妊娠から始まり、P基地が【早期警戒管制基地】、ユノ自身にも【特務指揮官】という大層な肩書が付いたと思えばペルシカが二人を養子に迎えるという怒涛の展開に流石のナガンも
「いやはや、たった一日でどっと疲れたと思ったわい」
そう言えば、ノアちゃんはペルシカお母さんの事はきちんと呼んだの?」
「んあ?あ、えっと……ま、まだ呼べてねぇ」
突然、話を振られたノアはバツが悪そうにそっぽを向いてから小さな声でそう答える、勿論あれから彼女に対する態度は物凄く柔らかくなった、がいざ彼女を『お母さん』と呼ぼうという所になると口が開かなくなるというのを今日まで繰り返していたりする。
「ノア、焦らなくても私は大丈夫だからね?」
「わりぃ……認めてはいると思う、ただ何でか分かんねぇけど、その、なんだ、えっと」
とても珍しいものを見ているかもしれないとユノ、いや、クフェアもそんな風にノアを見つめる。

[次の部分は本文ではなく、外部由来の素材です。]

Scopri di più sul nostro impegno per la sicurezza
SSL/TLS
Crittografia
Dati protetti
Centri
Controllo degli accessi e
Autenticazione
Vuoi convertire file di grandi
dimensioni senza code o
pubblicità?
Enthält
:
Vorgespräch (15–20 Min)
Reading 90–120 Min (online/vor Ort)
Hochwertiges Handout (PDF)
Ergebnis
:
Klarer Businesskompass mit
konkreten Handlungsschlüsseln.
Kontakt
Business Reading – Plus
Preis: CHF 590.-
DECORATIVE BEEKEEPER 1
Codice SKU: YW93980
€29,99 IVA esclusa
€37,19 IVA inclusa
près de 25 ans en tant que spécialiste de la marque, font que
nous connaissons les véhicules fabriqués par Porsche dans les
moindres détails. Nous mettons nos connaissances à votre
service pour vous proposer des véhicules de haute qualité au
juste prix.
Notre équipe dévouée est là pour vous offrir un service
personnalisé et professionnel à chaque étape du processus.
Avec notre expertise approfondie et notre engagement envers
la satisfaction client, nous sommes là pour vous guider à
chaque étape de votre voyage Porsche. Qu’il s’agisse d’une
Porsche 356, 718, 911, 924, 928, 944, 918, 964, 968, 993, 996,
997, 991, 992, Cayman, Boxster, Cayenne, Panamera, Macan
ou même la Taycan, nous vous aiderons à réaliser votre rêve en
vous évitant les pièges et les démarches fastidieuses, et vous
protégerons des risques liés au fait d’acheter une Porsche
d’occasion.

どんなことであろうとバッサリと言い放つのが良くも悪くも彼女だと言うのに、後も口ごもるというのは非常に珍しいことである。
が、そんな視線を飛ばしていればノアも気付くというわけで、彼女は更に気恥ずかしそうに頭を掻いてから
「でもよ、もっと大きいことあっただろ、特にアタシらにはさ」
「そうだな……俺達の全て、それらと戦い、そして勝った。代償は小さくはなかったがな」
キャロルの言葉にユノとノアは頷く、始まりは命を懸けて情報を持ってきたアナから、そしてそこからヨゼフ・アルブレヒトと新たに生み出された自分たちのクローンである【ネーヒスト】と【アレス】との戦い、国家保安局や正規軍の一部と協力をし彼の決して絶対悪とは言い切れない企みを打ち砕き、その計画の要とも言える技術の全てを灰すら残さずに消し去ることが出来た。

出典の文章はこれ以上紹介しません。